In Canada, they turned Niagara Falls blue (if you didn’t get it, the spray is normally white), and in New Zealand, Christchurch airport was also illumined with the colour for boys.  Prince William, said their Prime Minister, is held in high affection over there as he attended the opening of the Supreme Court.  They lit up the wrong building, then. 

The Australians, to their credit, didn’t show off any man-made or natural wonders.  In that gruff, endearing way, the PM simply spoke about the royal bub.  Like an eight-pound door knocker, or ceremonial barge.  You can’t picture a human, let alone a gender.    

Here in England, things didn’t turn out much better.  With Scottish independence in the air, we weren’t about to highlight the colour blue.  We wanted to celebrate the Union, and the London Eye was lit up in the colours of the Union Jack.  At least, it was meant to be.  What we got was blue, pink and indeterminate – the gender stereotypes again.  In the morning, we took extra care with our choice of tie. 
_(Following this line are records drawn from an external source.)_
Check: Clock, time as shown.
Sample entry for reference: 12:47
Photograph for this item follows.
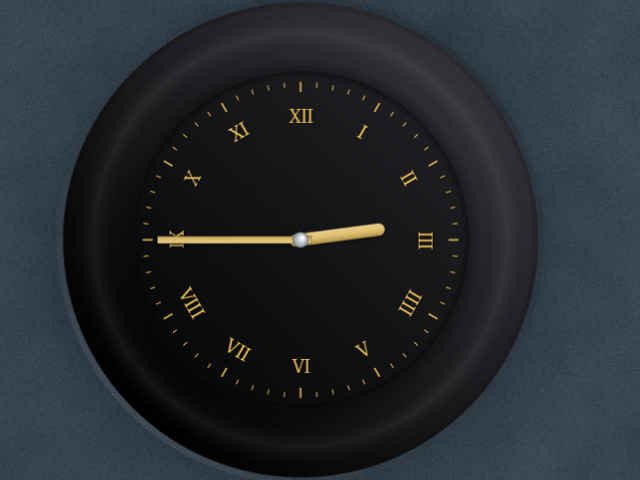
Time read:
2:45
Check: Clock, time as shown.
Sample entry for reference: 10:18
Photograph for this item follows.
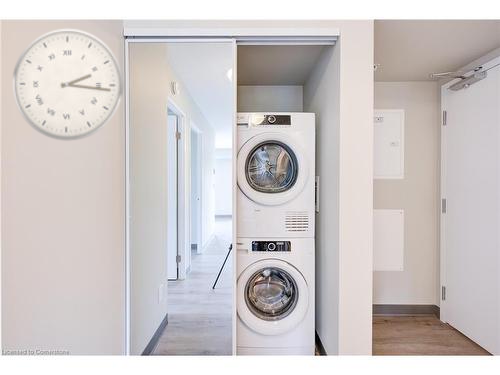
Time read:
2:16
The sailors on HMS Lancaster celebrated in their own way.  They went on parade and formed the letters BOY.  Someone in a helicopter photographed them on deck.  They must have been hoping for a boy.  The extra letter in girl would have put some sailors too close to the edge, not to mention indeterminate

The baby’s name was never going to be Jack.  It was never going to be David, either.  Mr Cameron’s fiddle with the primogeniture law, like some of his other legislation, is now irrelevant.  Speaking of fiddling, how do we know it’s a boy?  Because certain people were paid to inspect the future monarch’s genitals and make a written report about what they saw.  We trust that this is the last time such liberty is taken.

BBC headlines showed the world reacting to news of the royal birth.  That may have pleased the audience here in Britain, but it was little more than a few best wishes from a few predictable presidents and Commonwealth countries.  Nonetheless, in their tradition of balanced reporting, the BBC website did quote a Pakistani journalist’s tweet that the royal arrival made no difference whatsoever to a great number of people. 

We can still celebrate our British-ness, though, even when we know that not everybody does, and that members of the Royal family are born and live and die exactly like the rest of us?  And we don’t need to travel to the sub-continent to witness such ennui.  After that car accident in Paris, anarchist graffiti like DEAD AS A DODI straightaway appeared on walls around London.  

Life is probably easier for anarchists.  They don’t wear ties for a start.